Sunday, November 30, 2014

A Contemplative and Sardonic War Remembrance from Canton Symphony Orchestra



A Contemplative and Sardonic War Remembrance from Canton Symphony Orchestra

By Tom Wachunas
    "The body lies looking down the valley to the harbor, and from behind, an olive tree bends itself over the grave, as though sheltering it from the sun and rain. No more fitting resting place for a poet could be found than this small grove, and it seems as though the gods had jealously snatched him away to enrich this scented island." 
- Frederick Septimus Kelly  

      If America’s entry into World War II was seen by its citizens as not only necessary but also heroic and noble, then perhaps no other orchestral work better embraced such lofty resolve than Aaron Copland’s Fanfare for the Common Man. Thus began the program called “Remembrance” by the Canton Symphony Orchestra (CSO), with CSO Assistant Conductor Rachel L. Waddell at the podium, on November 23 at Umstattd Performing Arts Hall.
   In 1942, Copland composed his brief but iconic fanfare to boost national morale. Even now the work remains a dramatic call to attention. Beginning with an explosive BANG from the percussion, resonating in the hall like a deafening thunderclap, and through a succession of martial soarings in the brass, I can’t recall a more powerful rendering of the work than what the orchestra delivered here.
   Copland’s Quiet City, the second work on the program, was drawn from the incidental music he wrote for a drama of the same name by Irwin Shaw in 1939. Though war as such was not a pretext for the music, Copland intended his concert suite to communicate the nostalgia and angst of a society deeply conscious of its insecurities. Rhapsodic solos for trumpet and English horn, exquisitely performed here by Scott Johnston and Cynthia Warren, respectively, evoked sensations of gauzy stillness, mystery, nervousness.

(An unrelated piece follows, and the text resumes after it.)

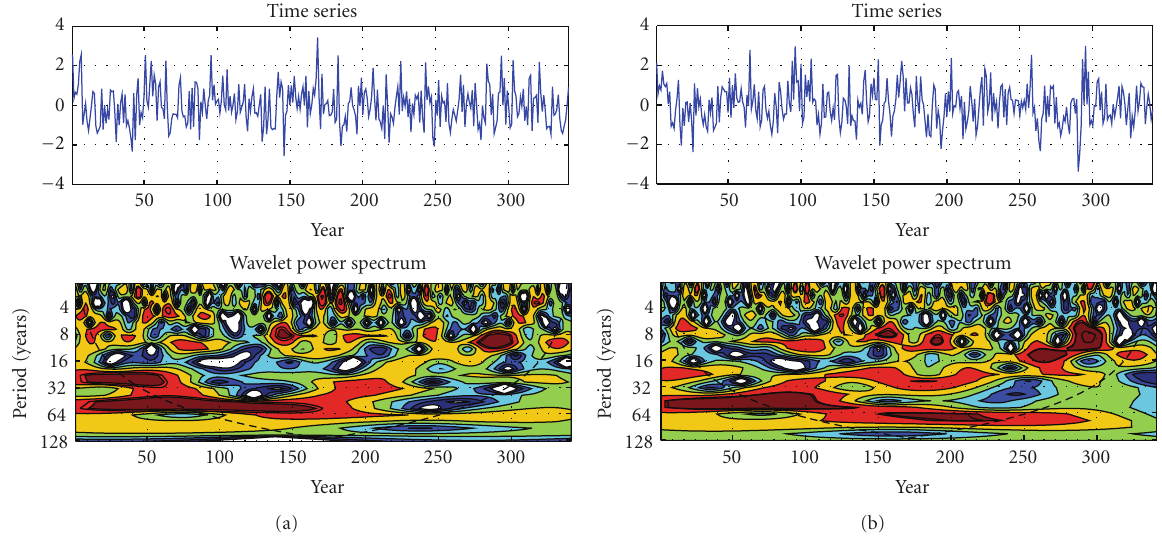
Figure 6: (a) Standardized time series of rainfall EOF1 for preindustrial run and wavelet (Morlet) analysis. (b) Standardized time series of index of south Atlantic SST defined as the average over the region 15 ◦ S–5 ◦ S, 330 ◦ E–345 ◦ E, and wavelet (Morlet) analysis. In the wavelet analysis, color indicates power in each frequency band and regions that are significant to 5% level are indicated by black solid lines. Values outside the dashed line are a ff ected by time boundaries. Wavelet software was provided by C. Torrence and G. Compo and is available at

Broadly spaced atmospheric passages from the sonorous strings built slowly to a climax before coming to a hushed, solemn end.
   The intensely pensive ambience of this work, as well as the next program selection, the first movement of Copland’s Symphony No. 3, was made all the more gripping by large-screen synchronized projections of black and white photographs from World Wars I and II fading in and out above the orchestra. The haunting photomontages were masterfully constructed by Nicholas Bardonnay, a photographer and multimedia artist who joined Westwater Arts Photochoreography in 2009.
    These arresting panoramas of war’s searing devastation were not present during the following piece, Elegy for Strings and Harp: In Memoriam Rupert Brooke. Still, the war time spectre of human sorrow resonated strongly in this short work from 1915 by Australian composer Frederick Septimus Kelly. Serving in the Royal Navy Division during a Mediterranean campaign in World War I, the 24 year-old Kelly composed his tone poem while in base camp on the occasion of the death of his close friend and ship mate, British poet Rupert Brooke.
    Though it is Kelly’s best known work (from an admittedly slim oeuvre), this achingly poignant response to the loss of a kindred spirit is very rarely performed. And that’s more than a little surprising, considering the profoundly moving, lyrical character of the music. The compositional dynamic is episodic, comprised of a series of gentle, hymn-like crescendos in the strings and lovely, shimmering accents from the harp, all conjuring images of a slow funeral procession against a backdrop of ocean swells, or sunlight dappling the wind-rippled leaves of the olive trees that hover over the poet’s island grave.  
    Without the magnetic effects of projected photographs, there was time to be visually drawn to the conductor’s animated demeanor. Rachel Waddell was palpably caught up in the emotional scope of Kelly’s music, as if pouring herself into the orchestra, which responded with an outpouring of equal passion.
    With the program finale, the tenor of the evening shifted away from the mournful gravitas of the preceding works into a distinctly more rambunctious realm. When Dmitri Shostakovich premiered his Symphony No. 9 in Leningrad in 1945, Russian audiences, and Stalin in particular, were expecting a transcendent victory fanfare, a paean to Soviet greatness in the spirit of Beethoven’s ninth. Instead, the composer offered an irreverent, startlingly compact orchestral essay threaded through with a sardonic spirit. Stalin, Shostakovitch’s nemesis, and many other Russians of that day felt insulted and otherwise mortified.
    Waddell took a somewhat hefty amount of time introducing the work, enthusiastically embracing it as a teaching moment. She led the orchestra through several passages of repetitious, inane triads and arpeggios to demonstrate the composer’s insouciant disregard for heroic or pompous theme development.
    The intent of including the work in this context was certainly not to dismiss or diminish our appreciation of war’s terrible toll, or our memory of those who served. It was, as Waddell explained, simply to lighten our mood a bit and hopefully raise a collective smile by providing some emotional relief. Including brilliant solo passages from the brass, piccolo and bassoon, the entire ensemble crackled as it was clearly victorious in accomplishing just that.